[[ Passage to read open ]]
Though not responsible for the infamous incidents surrounding artwork, the founding branch of Extinction Rebellion located in the United Kingdom recently released a statement titled "We Quit."
While XR stated that they still believe public disruption is necessary for a protest movement, they noted that the backlash against their tactics was only further damaging their cause.
"As we ring in the new year, we make a controversial resolution to temporarily shift away from public disruption as a primary tactic," they wrote. "We recognize and celebrate the power of disruption to raise the alarm and believe that constantly evolving tactics is a necessary approach."
In an interview with Good Morning Britain earlier this week, media coordinator for the U.K. chapter of Extinction Rebellion Marijn van de Geer said that the attitude around protests was "we support what you stand for, but we don’t like how you do it."
"We’ve listened to the public," he said.
Polls conducted in the countries most impacted by the protests found that the majority of the public disapproves of advocates' actions, even if they agree with their message. In the United States, 46 percent of respondents disagreed with the protests' tactics, with only 13 percent approving. The United Kingdom found 64 percent disapproving with 21 approving, and Germany saw the largest disparity with 83 percent in opposition and 14 percent in support.
[[ Passage to read closed ]]
[[ Stored data open ]]
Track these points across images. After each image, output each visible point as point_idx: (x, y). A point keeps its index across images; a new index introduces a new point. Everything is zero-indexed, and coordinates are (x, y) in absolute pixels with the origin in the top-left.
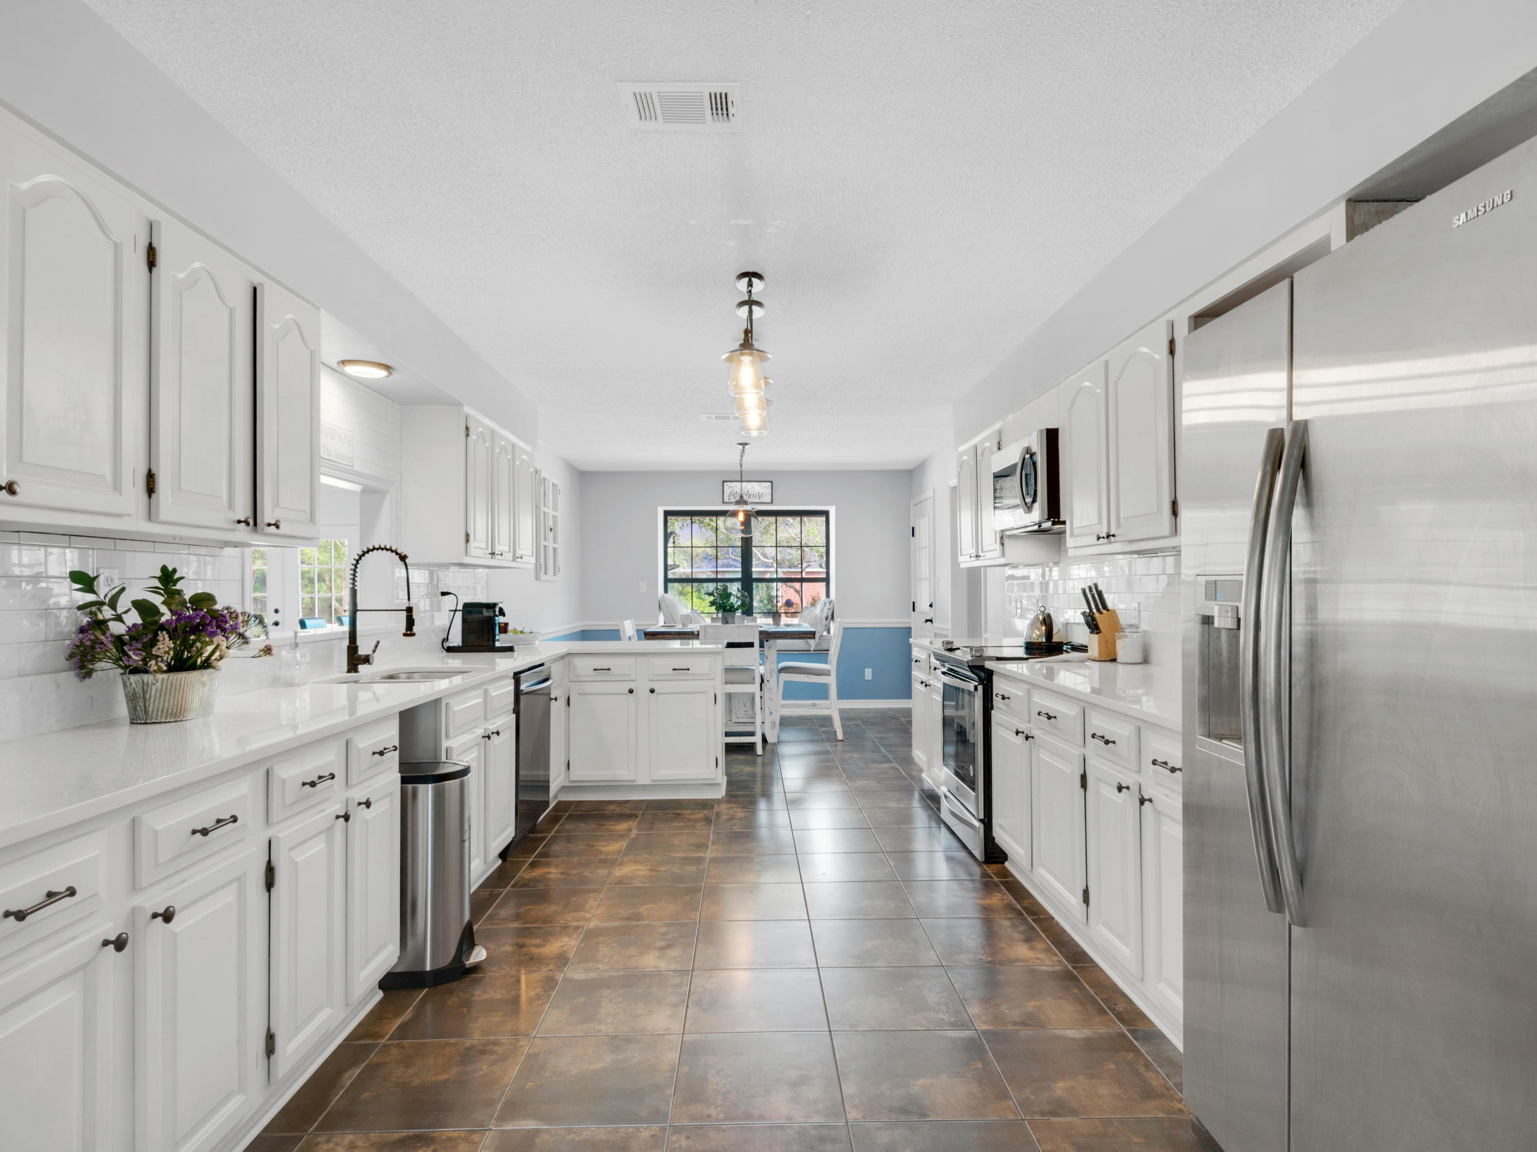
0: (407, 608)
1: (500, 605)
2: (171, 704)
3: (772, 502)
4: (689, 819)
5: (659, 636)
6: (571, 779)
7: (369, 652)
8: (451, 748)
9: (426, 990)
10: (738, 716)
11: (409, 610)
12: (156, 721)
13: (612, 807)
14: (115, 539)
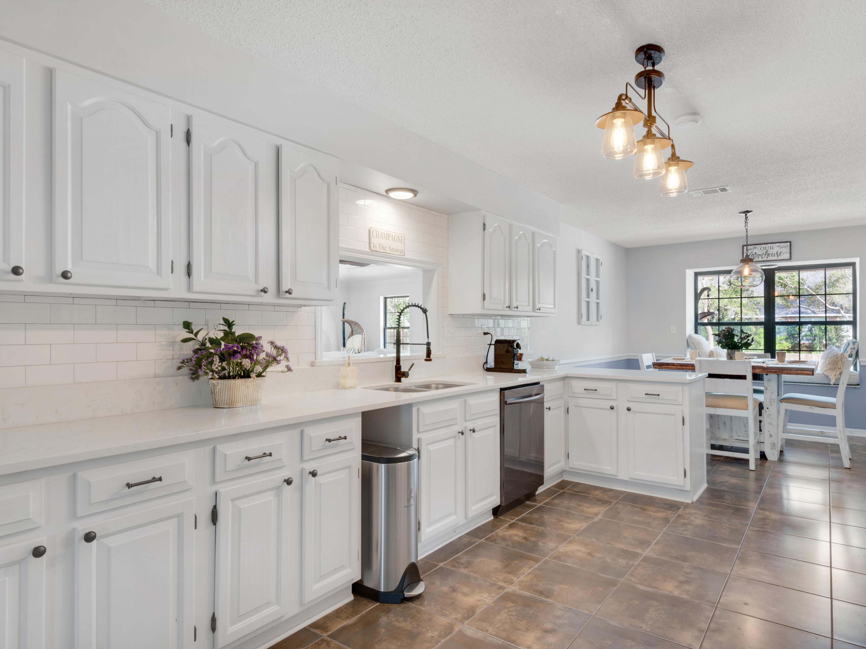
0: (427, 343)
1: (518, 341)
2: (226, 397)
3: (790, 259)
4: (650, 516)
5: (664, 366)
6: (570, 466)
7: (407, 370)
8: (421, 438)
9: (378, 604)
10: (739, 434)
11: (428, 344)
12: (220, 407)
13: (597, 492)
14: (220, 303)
[[ Stored data closed ]]
» **Work instruction A**
According to the passage on Extinction Rebellion's "We Quit" statement, why did the U.K. branch decide to step back from public disruption as a main tactic?
» **Work instruction B**
Extend the passage on Extinction Rebellion's "We Quit" statement past its final sentence.

» **Answer space A**
The branch saw that the backlash against its tactics was further damaging its cause. It still believed disruption is necessary for a protest movement, but it had listened to a public that supported what it stood for while disliking how it acted.

» **Answer space B**
Extinction Rebellion added in their statement: "We must be radical in our response to this crisis and determined in our efforts to address the climate and ecological emergency, even if it means taking a different approach than before."
Though Just Stop Oil, the group responsible for the controversial protests targeting historic artworks, released their own statement via Yahoo News that they have no intentions of stopping.
“It’s 2023 and XR has quit,” they wrote. "But it’s 2023, and we are barreling down the highway to the loss of ordered civil society, as extreme weather impacts tens of millions, as our country becomes unrecognizable. … We must move from disobedience into civil resistance.”